We can see that the distribution of classes is quite noisy.

feature_cols = ['ip', 'power_nbi', 'density_gradient', 't_e_core', 'n_e_core', 'dalpha', 'height']
sns.pairplot(data_elm_example[feature_cols + ['is_elm']], hue='is_elm')
<seaborn.axisgrid.PairGrid at 0x7f7c9a885310>
_images/7cd3dfc521453b375c2ecf892afdaf9a126b6ebdfa66bb03d8725aa75d3a9468.png

Prepare Data#

y= data_elm_example['is_elm']
x= data_elm_example.drop('is_elm',axis=1)
# We apply a StandardScaler to normalize our features.
# This transforms each feature to have zero mean and unit variance:
#     x' = (x - μ) / σ
# where:
#     μ = mean of the feature
#     σ = standard deviation of the feature

scale = StandardScaler()
x[feature_cols] = scale.fit_transform(x[feature_cols])

Select your model#

Use one of your models from above.

model = 

Cross-Validation with StratifiedKFold and cross_val_score in Scikit-learn#

When evaluating machine learning models, it’s important to assess how well they generalize to unseen data. Cross-validation is a widely-used technique to do this, and Scikit-learn provides powerful tools to make it easy and reliable. When working with small datasets, cross-validation is particularly advisable because it maximizes the use of available data for both training and testing, helping to reduce variance in performance estimates and provide a more robust evaluation.

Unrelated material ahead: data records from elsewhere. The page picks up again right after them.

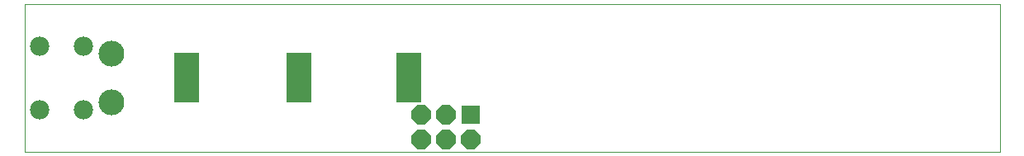
<source format=gbs>
G75*
G70*
%OFA0B0*%
%FSLAX24Y24*%
%IPPOS*%
%LPD*%
%AMOC8*
5,1,8,0,0,1.08239X$1,22.5*
%
%ADD10C,0.0000*%
%ADD11R,0.0780X0.0780*%
%ADD12OC8,0.0780*%
%ADD13C,0.0780*%
%ADD14R,0.1040X0.2040*%
%ADD15C,0.1040*%
D10*
X000151Y001048D02*
X000151Y007044D01*
X039533Y007044D01*
X039533Y001048D01*
X000151Y001048D01*
D11*
X018151Y002548D03*
D12*
X017151Y002548D03*
X016151Y002548D03*
X016151Y001548D03*
X017151Y001548D03*
X018151Y001548D03*
D13*
X002541Y002768D03*
X000761Y002768D03*
X000761Y005328D03*
X002541Y005328D03*
D14*
X006698Y004056D03*
X011230Y004048D03*
X015659Y004076D03*
D15*
X003651Y005032D03*
X003651Y003064D03*
M02*

</source>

StratifiedKFold is a variation of KFold cross-validation that ensures each fold of the dataset maintains the same proportion of class labels as the original dataset. This is particularly useful for classification problems, especially when dealing with imbalanced classes.

Key Parameters:

  • n_splits: Number of folds (e.g., 5 means 80% train / 20% test each time)

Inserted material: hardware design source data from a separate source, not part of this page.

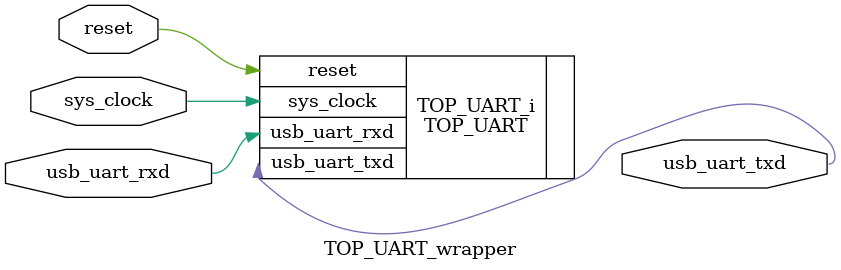
<source format=v>
`timescale 1 ps / 1 ps

module TOP_UART_wrapper
   (reset,
    sys_clock,
    usb_uart_rxd,
    usb_uart_txd);
  input reset;
  input sys_clock;
  input usb_uart_rxd;
  output usb_uart_txd;

  wire reset;
  wire sys_clock;
  wire usb_uart_rxd;
  wire usb_uart_txd;

  TOP_UART TOP_UART_i
       (.reset(reset),
        .sys_clock(sys_clock),
        .usb_uart_rxd(usb_uart_rxd),
        .usb_uart_txd(usb_uart_txd));
endmodule

</source>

  • shuffle: Whether to shuffle the data before splitting

  • random_state: Seed for reproducibility (only used if shuffle=True)

In the example below, this creates 5 folds, each with roughly the same class distribution as the full dataset.

cross_val_score automates the process of splitting the dataset, training the model, and evaluating it on each fold. It works with any estimator that implements .fit() and .predict().

Key Parameters:

  • estimator: Your model (e.g., XGBoostClassifier())

  • X: Features

  • y: Labels

  • cv: Cross-validation strategy (e.g., StratifiedKFold, integer for default KFold)

  • scoring: Metric for evaluation (e.g., ‘accuracy’, ‘f1’, ‘roc_auc’, etc.)

You may want to look into these different evaluation metrics and their meaning if you are not familiar.

# Parameters
scoring = 'f1'
n_splits = 5

# Stratified K-Fold setup
skf = StratifiedKFold(n_splits=n_splits, shuffle=True, random_state=123)

# Perform cross-validation
start = time.time()
scores = cross_val_score(model, x[feature_cols], y, cv=skf, scoring=scoring)
total_time = time.time() - start

# Display results
print(f"Total time: {total_time:.3f}s")
print(f"Cross-Validation Results ({scoring.upper()} Score):")
for i, score in enumerate(scores, 1):
    print(f"  Fold {i}: {score:.4f}")

print(f"\n Mean {scoring.upper()} Score: {np.mean(scores):.4f}")

Step 2#

Play with the hyperparameter settings of each model and get a feel for what they do. You should use the ELM dataset and the same cross validation scheme created above. You can also change the number of folds used, along with the metric used for evaluation.

Things to look for:

  1. Performance increases or decreases

  2. Increased runtime

  3. Overfitting

You can copy the code cells from above.

Step 3 (if time permits)#

Produce some feature importance plots from XGBoost. You may find plots of this nature useful for your final project.